President Obama played host to an international Nuclear Security Summit in Washington this week.  Obama sycophant, Dana Milbank at The Washington Post is not impressed with the President's attendant treatment of the international press:
World leaders arriving in Washington for President Obama's Nuclear Security Summit must have felt for a moment that they had instead been transported to Soviet-era Moscow.

They entered a capital that had become a military encampment, with camo-wearing military police in Humvees and enough Army vehicles to make it look like a May Day parade on New York Avenue, where a bicyclist was killed Monday by a National Guard truck.

In the middle of it all was Obama -- occupant of an office once informally known as "leader of the free world" -- putting on a clinic for some of the world's greatest dictators in how to circumvent a free press.

The only part of the summit, other than a post-meeting news conference, that was visible to the public was Obama's eight-minute opening statement, which ended with the words: "I'm going to ask that we take a few moments to allow the press to exit before our first session."

Reporters for foreign outlets, admitted for the first time to the White House press pool, got the impression that the vaunted American freedoms are not all they're cracked up to be.

Yasmeen Alamiri from the Saudi Press Agency got this lesson in press freedom when trying to cover Obama's opening remarks as part of a limited press "pool": "The foreign reporters/cameramen were escorted out in under two minutes, just as the leaders were about to begin, and Obama was going to make remarks. . . . Sorry, it is what it is."

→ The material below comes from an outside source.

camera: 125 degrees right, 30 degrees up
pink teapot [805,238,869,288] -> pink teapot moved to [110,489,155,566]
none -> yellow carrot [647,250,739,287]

Alamiri's counterparts from around the world had similar experiences. Arabic-language MBC TV's Nadia Bilbassy had this to say of Obama's meeting with the Jordanian king: "We were there for around 30 seconds, not enough even to notice the color of tie of both presidents. I think blue for the king."

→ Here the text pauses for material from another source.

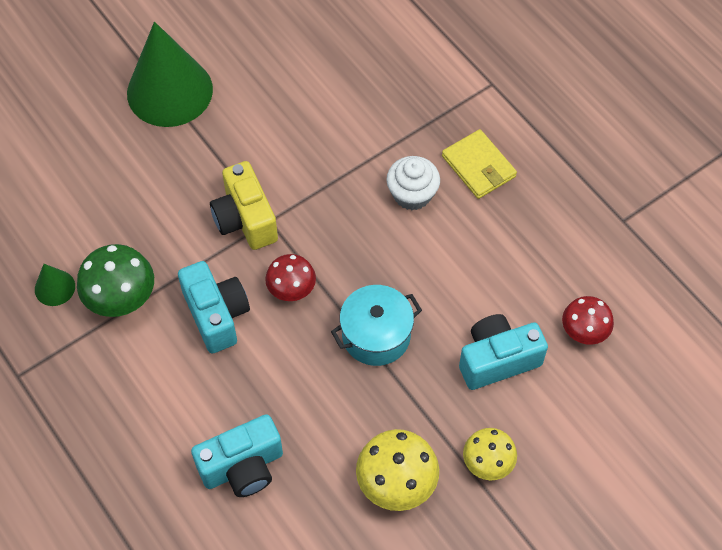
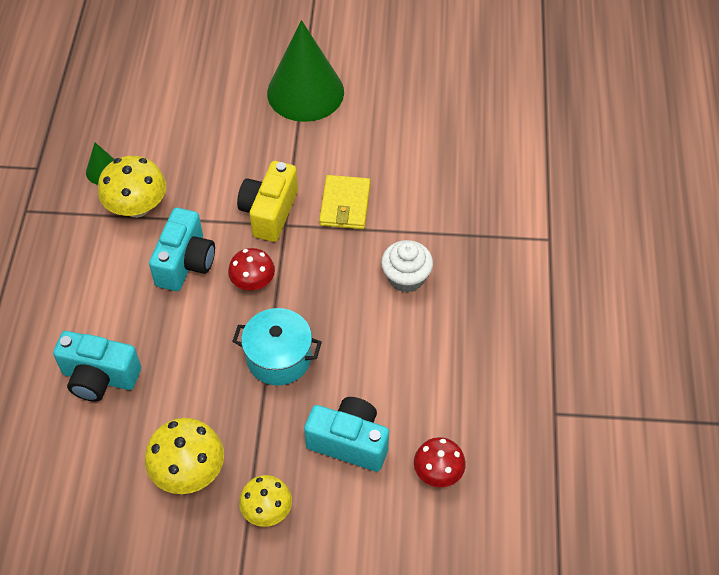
camera: 40 degrees right, 5 degrees down
green mushroom [77,244,154,317] -> yellow mushroom [98,156,166,218]
yellow wallet [442,129,517,199] -> yellow wallet moved to [319,175,370,229]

The Press Trust of India, at Obama's meeting with the Pakistani prime minister, reported, "In less than a minute, the pool was asked to leave." The Yomiuri Shimbun correspondent found that she was "ushered out about 30 seconds" after arriving for Obama's meeting with the Malaysian prime minister. A reporter with Turkey's TRT-Turk went to Obama's meeting with the president of Armenia, but "we had to leave the room again after less than 40 seconds."

Even the Chinese president, Hu Jintao, was more talkative with the press than Obama. Michelle Jamrisko, with Japan's Kyodo News, noted that Hu, at his session with Obama, spoke to the Chinese media in Chinese, while Obama limited himself to "say hello to the cameras" and "thank you everybody."

Obama's official schedule for Tuesday would have pleased China's Central Committee. Excerpts: "The President will attend the Heads of Delegation working lunch. This lunch is closed press. . . . The President will meet with Prime Minster Erdogan of Turkey. This meeting is closed press. . . . The President will attend Plenary Session II of the Nuclear Security Summit. This session is closed press."

Reporters, even those on the White House beat for two decades, said it was the most restricted set of meetings they had ever seen in Washington. They complained to both the administration and White House Correspondents' Association, which will discuss the matter Thursday with White House press secretary Robert Gibbs.
This critical assessment by Milbank is extremely unusual on its own, but when considered in conjunction with recent news of the President's ditching of the White House Press Corps to attend a non-existent soccer game, and serious questions about his mental health, it seems particularly unsettling.

But news from the summit is not all bad.  I'm sure we will all sleep better now that President Obama has secured nuclear concessions from Ukraine, Mexico and Canada.

Maybe Switzerland and Belgium will be next.